Photostitch Panorama

Unlike some competitors in the mirrorless large-sensor bracket of the market the Canon G1 X does not come with a fully automated panorama feature. Both the Samsung NX200 and the Sony NEX series offer panorama modes that let you sweep the camera sideways across a scene and generate a fully stitched panorama as the end result. These panoramas are taken at a lower vertical resolution than single frame images but the quality is good enough (especially on the Sonys) for web-use. Most of all these systems are quick and convenient, eliminating the need for stitchgin in post-production.

The G1 X however comes with the same Stitch-Assist scene mode that we've seen on many generations of Canon compact cameras. The mode allows you to line-up the single frames you take to create a panorama but the actual stitching has to be done on your computer, using the provided Photostitch software. Unfortunately the quality of the end result is far from perfect. In the sample below you can see that out of 4 images taken with the G1 X's Stitch Assist mode Photostitch created a panorama with a bent horizon, visible 'seams' and some stitching errors. For comparison we used the same images to create a panorama in Adobe Photoshop CS5's Photomerge feature and the result is visibly better.

In the 'About' section of Photostitch you can see that software has been around since 1996 and judging by the distinct 'Windows 3.1 look-and-feel' of the interface hasn't changed too much since then (although the most recent update dates from 2008). The software clearly needs a refresh but, ideally we'd like to see a panorama function in-camera.

The Photostitch interface is very simple. You open your images and a press of the button starts the merging process. There are very few parameters available to play with.
Panorama created with Canon Photostitch 3.1
Panorama created with Adobe Photoshop CS5's Photomerge feature

HDR, iContrast and Shadow Correct

The G1 X comes with three different features to help enhance the dynamic range of a scene - iContrast, Shadow Correct and the HDR scene mode. The former two are accessed via the Func-menu, the latter is located within the image effects, which you can get to via the mode dial.

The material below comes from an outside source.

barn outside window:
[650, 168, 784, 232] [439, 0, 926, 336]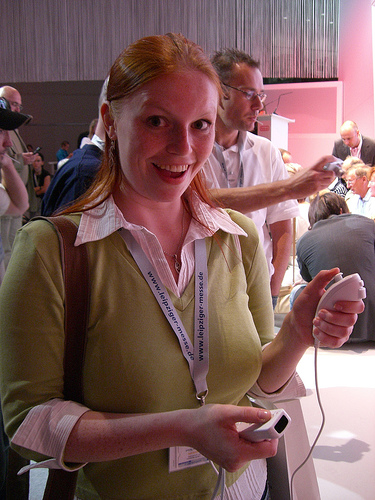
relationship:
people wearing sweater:
[0, 30, 365, 500] [3, 187, 272, 498]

We've seen the iContrast featyre on other Canon compact cameras before and works in similar way to the Highlight Tone Priority (HTP) mode on Canon DSLRs. More highlight detail in the images is achieved by amplifying the sensor's output by one stop (200% DR) or two stops (400% DR ) less than usual, meaning highlight detail is less likely to be discarded. As a result iContrast ISO 200 (400) is, at the raw level, the same as conventional ISO 100 underexposed by one (two) stop(s). A modified tone curve then ensures you still get the correct image brightness, and any properly compatible raw converter should reflect this and be able to render the additional highlight detail.

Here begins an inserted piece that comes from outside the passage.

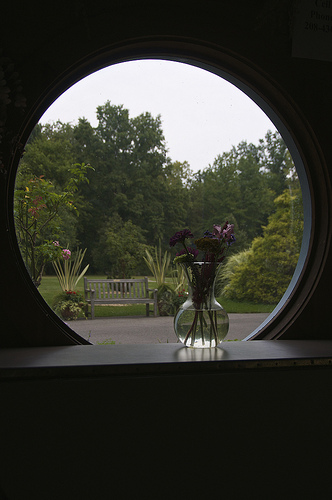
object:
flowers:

The downside of this is that using a lower chunk of the sensor's response leaves more space to capture highlight information, but means shadow detail is recorded using the noisier bottom end of that output. Thus, when these tones are pulled up to the correct brightness, they tend to bring a bit more noise with them. This is visible in the shadow on the red boat and on the green boat to the left in the series of sample images below.


iContrast 200%

iContrast 400%

400% + Shadow Correct

Shadow Correct


Shadow Correct works much like the Auto Lighting Optimizer on Canon DSLRs. It is supposed to detect dark areas in an image and slightly lift them in order to increase shadow detail. There is an 'Off' and an 'Auto' setting for the feature and it cannot be used when shooting raw. The effect is clearly visible in the shadow areas of the frame which are brighter but again you pay for this with slightly increased shadow noise.

In HDR mode the camera takes three shots in quick succession at different shutter speeds and then combines the single frames to an HDR image. Canon recommends the use of a tripod to avoid camera shake but even when using a tripod you'll get some ghosting effects if you have moving subjects in your image. Overall the effect is fairly subtle with only small gains in highlight and shadow range but the end result can, depending on the scene, be quite attractive and vibrant.

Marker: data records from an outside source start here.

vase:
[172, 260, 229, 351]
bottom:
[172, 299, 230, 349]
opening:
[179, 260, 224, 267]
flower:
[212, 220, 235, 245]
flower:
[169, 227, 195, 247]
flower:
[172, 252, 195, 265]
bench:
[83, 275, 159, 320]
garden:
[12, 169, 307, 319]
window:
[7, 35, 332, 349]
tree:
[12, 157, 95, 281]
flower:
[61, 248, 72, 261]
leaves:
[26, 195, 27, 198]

Electronic 'first curtain' shutter

It's clear that Canon has implemented much the same electronic 'first curtain shutter' in the G1 X as is used by its EOS SLRs in Live View mode (although the G1 X uses an in-lens, rather than focal plane shutter). In other words, when you press the shutter button the exposure is started electronically, as opposed to closing the shutter, resetting the sensor then opening the shutter again. The physical shutter is only used to end the exposure.

This means that shutter lag (once the camera has been focused) is minimal, and makes the G1 X exceptionally quiet in operation (as long as you turn off all of the synthesised operational noises). Indeed it's almost too quiet - there's almost no feedback when you take a shot.